1. How much did your opinion of Russell Westbrook change after he was sidelined?
Darnell Mayberry: When Westbrook went down I saw the light. My opinion of him completely changed. Turns out he does have a heart for reporters and patience in interviews. Two times he turned on the charm. Two times he sat at a table and answered any and all questions thoughtfully and candidly. For five years I wasn't sure if he had it in him. Now I know he does. Oh, and as far as what he does on the basketball court, no change. Dude's a stud. Always has been.
John Rohde: I've always given Westbrook his due as a player. I've bragged about him, stood up for him, defended him and endorsed for him. But this injury and the tornado have taught me something else about Westbrook. I underestimated him — badly — as a person.
Berry Tramel: My opinion didn't change. I knew he was indispensable. The guy is an all-world basketball player. Lose him, and things get tough. It's like going from a Maserati to a Camaro. They sort of do the same things, but not really.
2. Do you think fans and media will be more respectful of Westbrook's game when he returns?
Mayberry: Nope. He'll still take more shots than Durant and probably take some of the same ill-advised shots. That's who he is. That's what he does. There's some bad that comes with Westbrook's spectacular. And it's easy for some to criticize Westbrook for some of his questionable decisions rather than praise him for the other 90 percent that he does well. But I do think many more people will understand that his team needs Westbrook to be aggressive. Doesn't mean they will respect it.

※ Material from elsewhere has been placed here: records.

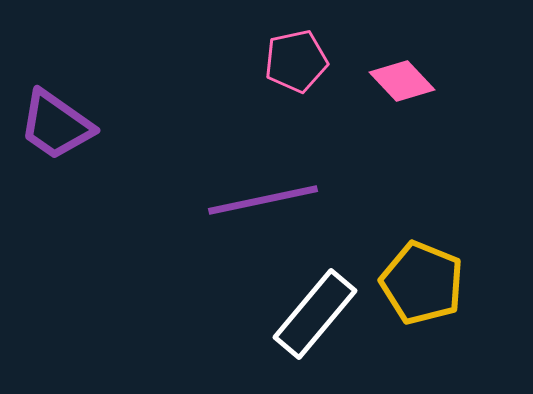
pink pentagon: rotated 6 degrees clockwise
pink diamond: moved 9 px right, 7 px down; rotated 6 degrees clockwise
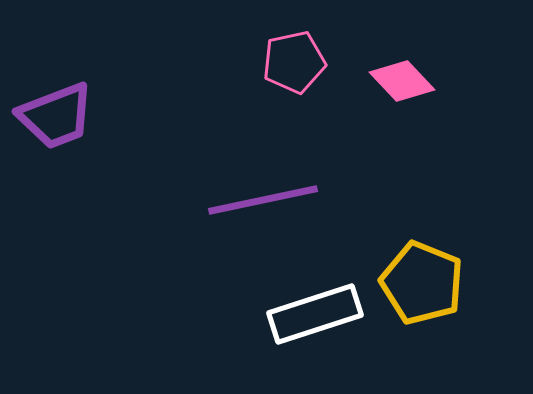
pink pentagon: moved 2 px left, 1 px down
purple trapezoid: moved 9 px up; rotated 56 degrees counterclockwise
white rectangle: rotated 32 degrees clockwise
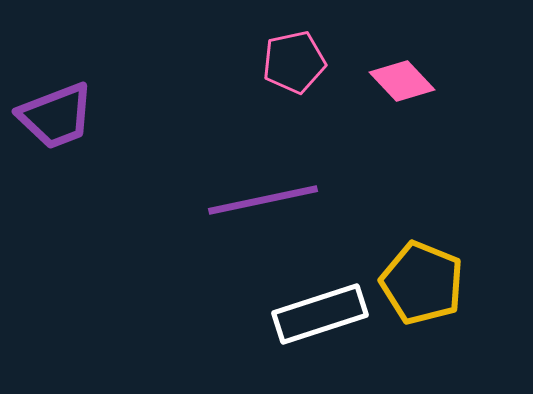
white rectangle: moved 5 px right
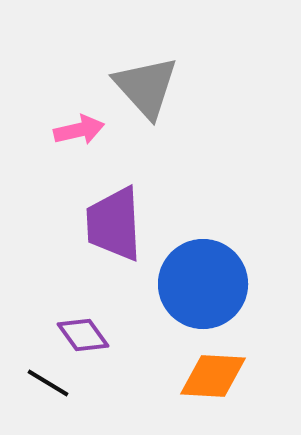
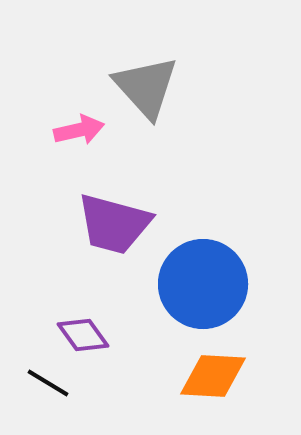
purple trapezoid: rotated 72 degrees counterclockwise
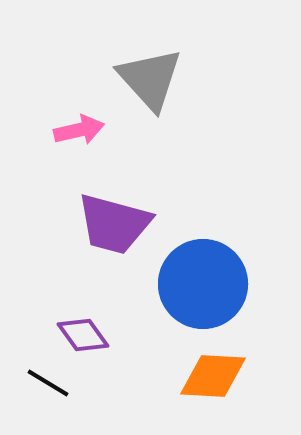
gray triangle: moved 4 px right, 8 px up
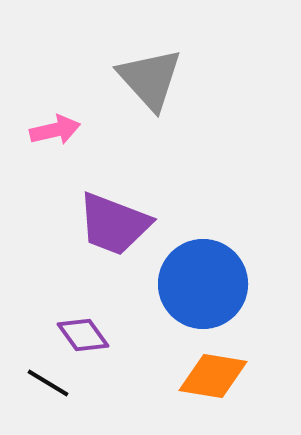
pink arrow: moved 24 px left
purple trapezoid: rotated 6 degrees clockwise
orange diamond: rotated 6 degrees clockwise
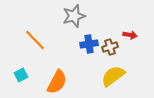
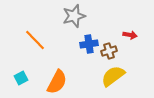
brown cross: moved 1 px left, 4 px down
cyan square: moved 3 px down
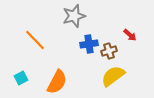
red arrow: rotated 32 degrees clockwise
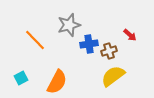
gray star: moved 5 px left, 9 px down
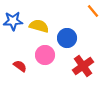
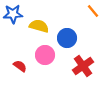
blue star: moved 7 px up
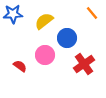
orange line: moved 1 px left, 2 px down
yellow semicircle: moved 5 px right, 5 px up; rotated 54 degrees counterclockwise
red cross: moved 1 px right, 2 px up
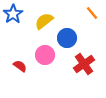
blue star: rotated 30 degrees counterclockwise
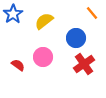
blue circle: moved 9 px right
pink circle: moved 2 px left, 2 px down
red semicircle: moved 2 px left, 1 px up
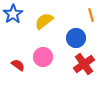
orange line: moved 1 px left, 2 px down; rotated 24 degrees clockwise
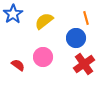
orange line: moved 5 px left, 3 px down
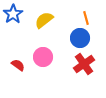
yellow semicircle: moved 1 px up
blue circle: moved 4 px right
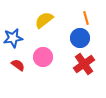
blue star: moved 24 px down; rotated 24 degrees clockwise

Rohde: Sounds great in theory, but it's not going to happen. Westbrook is an easy target because he's so darn noticeable. It's sort of like Miss America walking into a room. You can't help but notice. Unfortunately, people always look for the slightest imperfections, even with Miss America.
Tramel: Oh, I don't think there will be much change. The only people who griped about Westbrook before the injury were looking for something to gripe about. People who look for something to gripe about generally keep finding it.
3. What aspect of Westbrook's game did the Thunder miss most?
Mayberry: His fire. The Thunder looked like a different team without Westbrook in so many ways. But the aspect that was most alarming was how completely different the team's personality was. The Thunder just wasn't the same. The team lost its identity when its fearless and emotional leader went down. And for as talented as the rest of the roster was there was no replacing that.
Rohde: His swagger. Just ask Thunder center Kendrick Perkins. “Russ do one thing that stands out to me, he give everybody swag,” Perkins said in his exit interview with media. “He give everybody swag, from coach (Scott) Brooks to KD (Kevin Durant) to myself. I feed off of Russ. Russ may say he feed off of me, but I feed off of Russ.”
Tramel: The Thunder missed Westbrook's assertiveness. Pushing the ball constantly, even when the Thunder was out of gas. That energy lifted the Thunder from a drought. That energy gave the Thunder what everyone always talks about, easy buckets. That energy made everyone else more open, because opponents had to key on Westbrook, had to “distort our defense,” as Rockets coach Kevin McHale put it.